Construct AL manifest from measurement and call predict

predict_next_sample()[source]#
validate_measurements()[source]#
process_sample_grid(sample, name: str | None = None, sample_uuid: str | None = None, AL_campaign_name: str | None = None, AL_uuid: str | None = None, predict_next: bool = False, enqueue_next: bool = False, reset_grid: bool = False)[source]#

Process a sample from a grid of samples.

Parameters:
  • sample (Dict, optional) – Dictionary containing sample coordinates or properties. If None, will be fetched from the grid or agent.

  • name (str, optional) – The name of the sample. If not provided, will be auto-generated.

  • sample_uuid (str, optional) – UUID for the sample. If not provided, will be auto-generated.
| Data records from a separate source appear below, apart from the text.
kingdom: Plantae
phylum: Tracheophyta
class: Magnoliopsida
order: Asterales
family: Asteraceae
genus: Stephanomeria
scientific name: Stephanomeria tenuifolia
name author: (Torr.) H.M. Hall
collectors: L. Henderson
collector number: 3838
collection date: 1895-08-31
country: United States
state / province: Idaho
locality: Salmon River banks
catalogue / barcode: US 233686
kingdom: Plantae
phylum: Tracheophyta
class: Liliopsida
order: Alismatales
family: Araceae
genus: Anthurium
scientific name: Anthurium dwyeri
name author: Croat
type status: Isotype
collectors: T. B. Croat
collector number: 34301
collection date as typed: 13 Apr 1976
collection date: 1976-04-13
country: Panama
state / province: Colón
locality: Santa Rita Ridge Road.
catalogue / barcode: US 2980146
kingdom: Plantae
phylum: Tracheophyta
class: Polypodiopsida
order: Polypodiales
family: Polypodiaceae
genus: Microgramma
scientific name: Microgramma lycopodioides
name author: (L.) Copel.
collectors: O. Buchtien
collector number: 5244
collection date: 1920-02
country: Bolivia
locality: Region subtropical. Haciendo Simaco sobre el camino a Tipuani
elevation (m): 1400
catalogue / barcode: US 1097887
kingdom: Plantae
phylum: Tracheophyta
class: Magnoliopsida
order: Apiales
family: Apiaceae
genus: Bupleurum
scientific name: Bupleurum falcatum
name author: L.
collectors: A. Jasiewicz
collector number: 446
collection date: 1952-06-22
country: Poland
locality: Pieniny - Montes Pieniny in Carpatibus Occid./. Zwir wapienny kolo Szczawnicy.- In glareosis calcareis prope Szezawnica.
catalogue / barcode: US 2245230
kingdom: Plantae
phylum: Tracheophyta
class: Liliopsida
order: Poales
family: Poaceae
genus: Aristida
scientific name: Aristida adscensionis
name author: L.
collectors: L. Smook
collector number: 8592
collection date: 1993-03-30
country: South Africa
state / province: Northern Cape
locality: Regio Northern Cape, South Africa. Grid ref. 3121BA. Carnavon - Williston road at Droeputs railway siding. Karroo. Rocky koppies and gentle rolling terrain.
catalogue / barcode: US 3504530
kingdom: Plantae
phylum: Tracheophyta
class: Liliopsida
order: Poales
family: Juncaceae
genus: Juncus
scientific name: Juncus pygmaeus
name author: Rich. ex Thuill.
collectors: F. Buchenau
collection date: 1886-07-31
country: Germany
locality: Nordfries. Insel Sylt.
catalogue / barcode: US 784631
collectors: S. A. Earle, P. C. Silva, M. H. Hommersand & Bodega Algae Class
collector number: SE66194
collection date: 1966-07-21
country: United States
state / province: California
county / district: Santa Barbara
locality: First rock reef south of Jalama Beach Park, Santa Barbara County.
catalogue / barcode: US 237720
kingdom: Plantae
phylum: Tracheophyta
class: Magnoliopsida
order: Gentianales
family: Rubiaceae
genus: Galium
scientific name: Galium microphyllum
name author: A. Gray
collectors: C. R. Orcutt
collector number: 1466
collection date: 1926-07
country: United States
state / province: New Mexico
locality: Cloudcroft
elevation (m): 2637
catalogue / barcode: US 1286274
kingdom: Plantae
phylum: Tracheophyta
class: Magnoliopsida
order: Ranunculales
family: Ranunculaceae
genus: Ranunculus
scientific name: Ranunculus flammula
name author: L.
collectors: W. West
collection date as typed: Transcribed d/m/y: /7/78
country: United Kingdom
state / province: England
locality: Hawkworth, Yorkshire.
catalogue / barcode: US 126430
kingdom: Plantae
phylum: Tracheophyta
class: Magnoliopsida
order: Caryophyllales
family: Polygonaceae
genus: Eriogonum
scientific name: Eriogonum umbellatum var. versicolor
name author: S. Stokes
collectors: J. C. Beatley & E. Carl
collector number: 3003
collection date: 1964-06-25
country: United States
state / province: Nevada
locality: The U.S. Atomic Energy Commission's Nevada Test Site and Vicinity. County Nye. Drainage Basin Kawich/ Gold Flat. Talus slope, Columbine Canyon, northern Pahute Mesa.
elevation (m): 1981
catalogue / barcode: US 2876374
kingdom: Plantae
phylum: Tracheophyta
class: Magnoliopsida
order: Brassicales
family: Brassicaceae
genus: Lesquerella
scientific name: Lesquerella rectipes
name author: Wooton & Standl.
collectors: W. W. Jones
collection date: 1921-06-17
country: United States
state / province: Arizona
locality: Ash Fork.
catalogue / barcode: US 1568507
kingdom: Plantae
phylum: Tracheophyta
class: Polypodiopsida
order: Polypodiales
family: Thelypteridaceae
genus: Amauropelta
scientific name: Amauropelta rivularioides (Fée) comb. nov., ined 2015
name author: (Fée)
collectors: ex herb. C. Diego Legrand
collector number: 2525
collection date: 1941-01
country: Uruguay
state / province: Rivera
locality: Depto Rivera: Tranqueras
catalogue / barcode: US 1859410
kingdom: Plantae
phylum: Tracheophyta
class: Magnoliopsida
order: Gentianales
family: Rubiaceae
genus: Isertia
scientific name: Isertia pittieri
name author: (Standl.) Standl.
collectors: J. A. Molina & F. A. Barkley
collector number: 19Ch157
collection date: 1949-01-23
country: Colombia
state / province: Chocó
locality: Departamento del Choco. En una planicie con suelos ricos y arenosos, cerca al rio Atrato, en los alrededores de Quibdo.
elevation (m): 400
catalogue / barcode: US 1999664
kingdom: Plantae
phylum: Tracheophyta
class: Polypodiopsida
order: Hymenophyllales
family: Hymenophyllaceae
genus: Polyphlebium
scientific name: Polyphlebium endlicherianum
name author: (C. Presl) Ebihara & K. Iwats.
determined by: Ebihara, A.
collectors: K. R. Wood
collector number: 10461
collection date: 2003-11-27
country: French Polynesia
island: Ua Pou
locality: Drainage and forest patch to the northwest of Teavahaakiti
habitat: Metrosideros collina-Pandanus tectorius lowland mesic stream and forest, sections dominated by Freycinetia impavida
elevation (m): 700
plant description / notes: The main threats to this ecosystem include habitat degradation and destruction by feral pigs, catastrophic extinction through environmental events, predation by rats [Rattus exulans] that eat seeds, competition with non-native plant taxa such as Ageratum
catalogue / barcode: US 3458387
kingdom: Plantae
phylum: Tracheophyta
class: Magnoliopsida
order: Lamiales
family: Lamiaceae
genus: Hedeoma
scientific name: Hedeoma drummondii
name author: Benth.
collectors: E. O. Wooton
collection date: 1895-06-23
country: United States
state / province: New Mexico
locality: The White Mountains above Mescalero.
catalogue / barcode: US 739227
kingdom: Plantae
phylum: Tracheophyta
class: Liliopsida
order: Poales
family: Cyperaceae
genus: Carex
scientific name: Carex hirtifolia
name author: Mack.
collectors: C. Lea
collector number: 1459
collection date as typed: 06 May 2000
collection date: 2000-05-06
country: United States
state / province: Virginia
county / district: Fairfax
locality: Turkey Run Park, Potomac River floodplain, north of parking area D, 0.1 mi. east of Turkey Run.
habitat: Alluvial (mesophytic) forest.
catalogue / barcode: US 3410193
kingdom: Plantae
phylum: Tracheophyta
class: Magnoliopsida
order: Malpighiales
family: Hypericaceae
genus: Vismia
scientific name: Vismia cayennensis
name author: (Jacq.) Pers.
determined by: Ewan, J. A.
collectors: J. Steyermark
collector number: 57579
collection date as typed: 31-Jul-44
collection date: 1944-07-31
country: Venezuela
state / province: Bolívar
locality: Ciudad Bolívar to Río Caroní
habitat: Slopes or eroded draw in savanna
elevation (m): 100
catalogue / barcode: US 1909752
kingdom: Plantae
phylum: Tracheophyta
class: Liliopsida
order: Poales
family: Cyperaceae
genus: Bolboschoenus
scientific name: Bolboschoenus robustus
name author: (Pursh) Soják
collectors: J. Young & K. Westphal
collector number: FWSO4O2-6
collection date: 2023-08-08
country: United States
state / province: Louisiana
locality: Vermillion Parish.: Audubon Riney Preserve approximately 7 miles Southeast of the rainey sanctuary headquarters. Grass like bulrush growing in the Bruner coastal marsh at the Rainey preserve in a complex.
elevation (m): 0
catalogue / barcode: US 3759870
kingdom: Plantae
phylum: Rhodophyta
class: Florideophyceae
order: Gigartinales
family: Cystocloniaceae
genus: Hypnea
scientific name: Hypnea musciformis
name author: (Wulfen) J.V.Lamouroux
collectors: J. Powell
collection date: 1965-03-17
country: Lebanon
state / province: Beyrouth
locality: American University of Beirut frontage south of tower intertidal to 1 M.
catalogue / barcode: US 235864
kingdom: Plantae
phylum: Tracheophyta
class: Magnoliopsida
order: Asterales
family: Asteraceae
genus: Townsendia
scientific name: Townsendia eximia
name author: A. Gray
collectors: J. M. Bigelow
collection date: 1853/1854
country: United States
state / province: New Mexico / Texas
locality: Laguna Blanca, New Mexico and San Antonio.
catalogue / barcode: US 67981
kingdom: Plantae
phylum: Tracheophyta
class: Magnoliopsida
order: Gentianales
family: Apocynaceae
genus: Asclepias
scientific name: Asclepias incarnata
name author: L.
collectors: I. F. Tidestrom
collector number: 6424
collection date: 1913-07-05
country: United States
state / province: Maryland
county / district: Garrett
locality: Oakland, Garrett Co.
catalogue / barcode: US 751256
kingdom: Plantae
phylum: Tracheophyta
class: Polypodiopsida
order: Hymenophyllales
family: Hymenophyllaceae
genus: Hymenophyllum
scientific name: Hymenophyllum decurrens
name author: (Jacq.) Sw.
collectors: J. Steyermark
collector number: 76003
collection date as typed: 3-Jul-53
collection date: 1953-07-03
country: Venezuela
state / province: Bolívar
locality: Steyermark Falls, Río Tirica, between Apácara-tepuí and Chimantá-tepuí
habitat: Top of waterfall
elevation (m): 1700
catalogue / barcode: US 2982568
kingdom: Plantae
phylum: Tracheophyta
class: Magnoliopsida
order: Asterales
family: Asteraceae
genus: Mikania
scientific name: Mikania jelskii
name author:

  • AL_campaign_name (str, optional) – Name of the active learning campaign.

  • AL_uuid (str, optional) – UUID for the active learning campaign.

  • predict_next (bool) – If True, triggers a predict call to the agent.

  • enqueue_next (bool) – If True, will enqueue the next sample for measurement.

measure_grid_sample(sample, name, empty=False)[source]#

Measure a sample using the grid-based workflow.

instrument = {

‘client_name’: ‘APSUSAXS’, ‘empty_base_kw’: {‘task_name’: ‘expose’}, ‘measure_base_kw’: {‘task_name’: ‘expose’}, ‘select_sample_base_kw’: {‘task_name’: ‘setPosition’, ‘y_offset’: 2}, ‘sample_select_kwargs’: [‘plate’, ‘row’, ‘col’], ‘sample_comps_variable’: ‘sample_composition’

}

Parameters:
  • sample (Dict) – Dictionary containing sample coordinates and properties

  • name (str) – Sample name for the measurement

construct_grid_datasets(sample: dict)[source]#

Construct datasets from grid-based measurements

set_sample(sample_name: str, sample_uuid: str, AL_campaign_name: str | None = None, AL_uuid: str | None = None, AL_components: List | None = None, sample_composition: Dict | None = None)[source]#

Set sample information for all clients

Parameters:
  • sample_name (str) – Name of the sample

  • sample_uuid (str) – UUID of the sample

  • AL_campaign_name (str, optional) – Name of the AL campaign

  • AL_uuid (str, optional) – UUID of the AL campaign

  • AL_components (List, optional) – List of components for AL

  • sample_composition (Dict, optional) – Composition of the sample

Returns:

Sample data for client communication

Return type:

Dict

reset_grid()[source]#

Reload the grid from file and reset grid_sample_count.